The courts have already authorized the handing over of “nearly fifty bodies” of the deceased to their families, the Valencia Superior Court of Justice had previously specified.

PHOTO CESAR MANSO, AGENCE FRANCE-PRESSE

Piles of debris and mud line the streets of Aldaia, Valencia region, following devastating floods.

“National shame”

Faced with the scale of the disaster, the government will activate “direct aid for affected citizens and businesses, as we did during the pandemic, with as little paperwork as possible and as quickly as possible,” declared the Prime Minister Pedro Sánchez at the end of the Council of Ministers.

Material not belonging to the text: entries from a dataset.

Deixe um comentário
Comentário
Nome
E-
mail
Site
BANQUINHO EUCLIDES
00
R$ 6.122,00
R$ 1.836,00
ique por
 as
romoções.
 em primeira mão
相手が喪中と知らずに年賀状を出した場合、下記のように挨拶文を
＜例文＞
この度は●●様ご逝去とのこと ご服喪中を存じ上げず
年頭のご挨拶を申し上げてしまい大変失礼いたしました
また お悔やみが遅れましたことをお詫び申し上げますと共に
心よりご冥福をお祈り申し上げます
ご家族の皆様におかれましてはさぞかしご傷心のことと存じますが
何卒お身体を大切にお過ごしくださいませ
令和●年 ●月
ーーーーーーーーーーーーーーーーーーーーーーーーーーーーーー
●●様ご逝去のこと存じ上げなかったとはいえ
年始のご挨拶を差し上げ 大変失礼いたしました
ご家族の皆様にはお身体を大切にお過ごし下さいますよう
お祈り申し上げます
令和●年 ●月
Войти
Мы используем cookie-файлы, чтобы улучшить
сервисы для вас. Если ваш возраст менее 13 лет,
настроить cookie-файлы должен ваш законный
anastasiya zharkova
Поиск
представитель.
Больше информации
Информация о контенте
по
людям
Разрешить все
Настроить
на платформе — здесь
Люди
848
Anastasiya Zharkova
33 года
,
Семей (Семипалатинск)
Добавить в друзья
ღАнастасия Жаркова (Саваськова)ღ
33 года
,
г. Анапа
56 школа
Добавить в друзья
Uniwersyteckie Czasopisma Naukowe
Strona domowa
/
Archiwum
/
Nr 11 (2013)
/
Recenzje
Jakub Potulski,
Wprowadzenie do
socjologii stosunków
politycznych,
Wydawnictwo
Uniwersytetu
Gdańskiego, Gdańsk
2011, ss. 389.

“What citizens want is to see their institutions not fighting among themselves, but working side by side,” he insisted, while the executive and the government of Valencia, the region most affected by floods, are the subject of strong criticism for their management of the disaster.

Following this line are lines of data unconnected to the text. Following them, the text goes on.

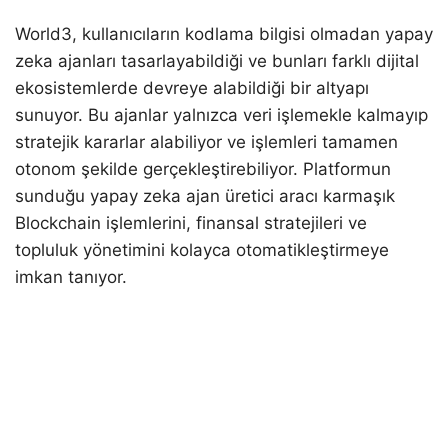
World3, kullanıcıların kodlama bilgisi olmadan yapay
zeka ajanları tasarlayabildiği ve bunları farklı dijital
ekosistemlerde devreye alabildiği bir altyapı
sunuyor. Bu ajanlar yalnızca veri işlemekle kalmayıp
stratejik kararlar alabiliyor ve işlemleri tamamen
otonom şekilde gerçekleştirebiliyor. Platformun
sunduğu yapay zeka ajan üretici aracı karmaşık
Blockchain işlemlerini, finansal stratejileri ve
topluluk yönetimini kolayca otomatikleştirmeye
imkan tanıyor.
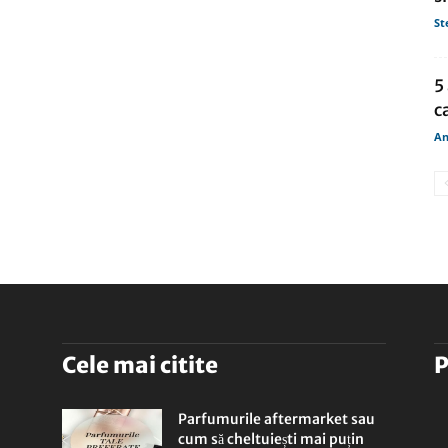
St
5
c
An
Cele mai citite
P
Parfumurile aftermarket sau
cum să cheltuiești mai puțin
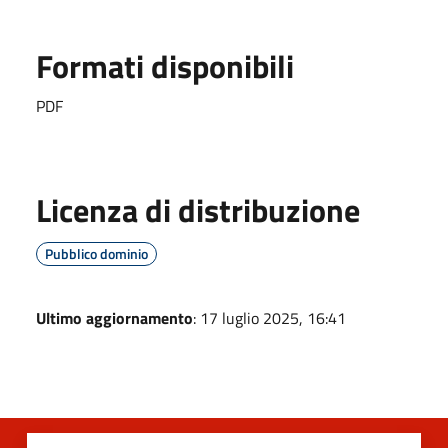
Formati disponibili
PDF
Licenza di distribuzione
Pubblico dominio
Ultimo aggiornamento
: 17 luglio 2025, 16:41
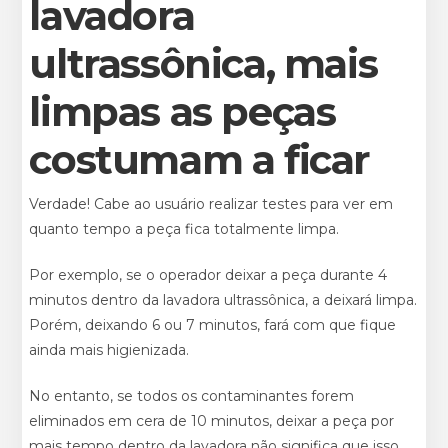
lavadora
ultrassônica, mais
limpas as peças
costumam a ficar
Verdade! Cabe ao usuário realizar testes para ver em
quanto tempo a peça fica totalmente limpa.
Por exemplo, se o operador deixar a peça durante 4
minutos dentro da lavadora ultrassônica, a deixará limpa.
Porém, deixando 6 ou 7 minutos, fará com que fique
ainda mais higienizada.
No entanto, se todos os contaminantes forem
eliminados em cera de 10 minutos, deixar a peça por
mais tempo dentro da lavadora não significa que isso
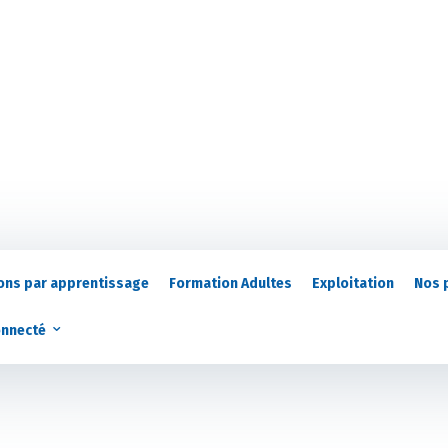
ons par apprentissage
Formation Adultes
Exploitation
Nos 
onnecté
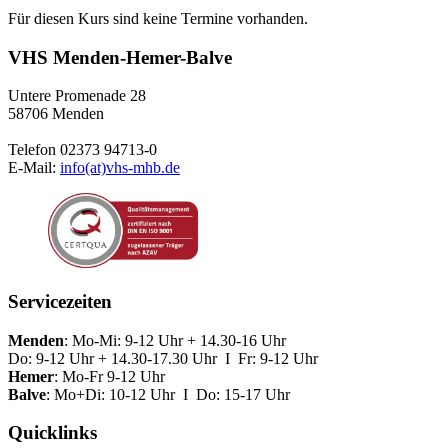
Für diesen Kurs sind keine Termine vorhanden.
VHS Menden-Hemer-Balve
Untere Promenade 28
58706 Menden
Telefon 02373 94713-0
E-Mail:
info(at)vhs-mhb.de
Servicezeiten
Menden
: Mo-Mi: 9-12 Uhr + 14.30-16 Uhr
Do: 9-12 Uhr + 14.30-17.30 Uhr I Fr: 9-12 Uhr
Hemer
: Mo-Fr 9-12 Uhr
Balve
: Mo+Di: 10-12 Uhr I Do: 15-17 Uhr
Quicklinks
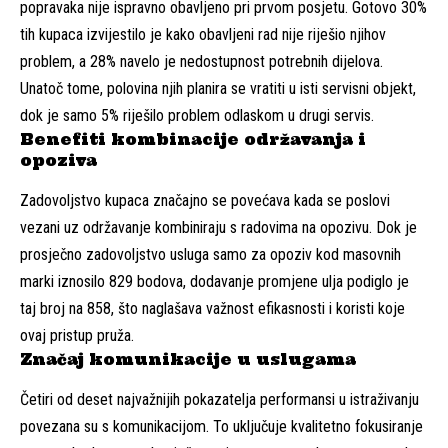
popravaka nije ispravno obavljeno pri prvom posjetu. Gotovo 30%
tih kupaca izvijestilo je kako obavljeni rad nije riješio njihov
problem, a 28% navelo je nedostupnost potrebnih dijelova.
Unatoč tome, polovina njih planira se vratiti u isti servisni objekt,
dok je samo 5% riješilo problem odlaskom u drugi servis.
Benefiti kombinacije održavanja i
opoziva
Zadovoljstvo kupaca značajno se povećava kada se poslovi
vezani uz održavanje kombiniraju s radovima na opozivu. Dok je
prosječno zadovoljstvo usluga samo za opoziv kod masovnih
marki iznosilo 829 bodova, dodavanje promjene ulja podiglo je
taj broj na 858, što naglašava važnost efikasnosti i koristi koje
ovaj pristup pruža.
Značaj komunikacije u uslugama
Četiri od deset najvažnijih pokazatelja performansi u istraživanju
povezana su s komunikacijom. To uključuje kvalitetno fokusiranje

Assuring that the government was on the side of those affected, Mr. Sánchez announced direct aid for 30,000 businesses and 65,000 self-employed workers. He also specified that the State would cover 100% of urgent expenses incurred by municipalities to help their citizens and clear the streets.

“The total investment of all these first measures” will exceed “10.6 billion euros” (16 billion Canadian dollars), indicated Mr. Sánchez, specifying that he had “formally requested” Brussels for assistance from European Solidarity Fund.

“There are still people to be located, houses and businesses are destroyed, buried under mud,” recalled the Prime Minister, who castigated the “irresponsible speeches” of climate skeptics, in view of the disaster which affected the region. “Climate change kills,” he insisted.

“We are not doing well”

According to the executive, electricity was restored on Tuesday to “98% of homes” and “68%” of damaged telephone lines were repaired. In addition, 40 kilometers of roads and 74 kilometers of railways were repaired.

On the ground, the situation nevertheless remains very complicated, particularly in Paiporta, a town of 25,000 inhabitants in the suburbs of Valencia, considered the epicenter of the tragedy, with more than 70 victims. On Tuesday, drinking water returned, but the streets were still clogged with vehicles.

PHOTO EMILIO MORENATTI, ASSOCIATED PRESS

A man and a woman embrace in a street full of mud from debris in Paiporta, Spain, November 5, 2024.

“We are better, but we are not doing well,” summarized Mayor Maribel Albalat on the public channel TVE. “We need machines, we need professionals to come and clean the streets, empty them,” she implored.

Authorities continue to inspect underground parking lots, many of which have been completely flooded.

No victims were ultimately found in the Bonaire shopping center in Aldaia, which aroused many fears. “False information was spread, claiming that there were many bodies: this was not true,” assured the director of the national police, Francisco Pardo.

PHOTO CESAR MANSO, AGENCE FRANCE-PRESSE

Police officers leave an underground parking lot at the Bonaire shopping center in the suburbs of Valencia.

In recent days, the personnel of the Military Emergency Unit (UME), which responds to natural disasters, have installed numerous pumps to begin evacuating the water.

In total, nearly 15,000 soldiers and police officers are deployed on the ground, according to the executive, which specifies that this number has doubled in three days. A deployment still considered insufficient by part of the population.

Institutions “cannot abandon people”, it is “a national shame”, told AFP José Antonio López-Guitián, a 61-year-old Valencian comedian known as Tonino, who came to help residents from the town of Massanassa, south of Valencia.

Dressed in blue overalls and boots covered in mud, the comedian ensures that the residents of Massanassa remain “alone”, a week after the bad weather. “We saw a military car pass” and not much else, he laments.

This exasperation gave rise to an explosion of anger on Sunday against the King of Spain, Prime Minister Pedro Sánchez and the President of the Valencia region Carlos Mazón, targeted by throws of mud and objects during a visit to Paiporta.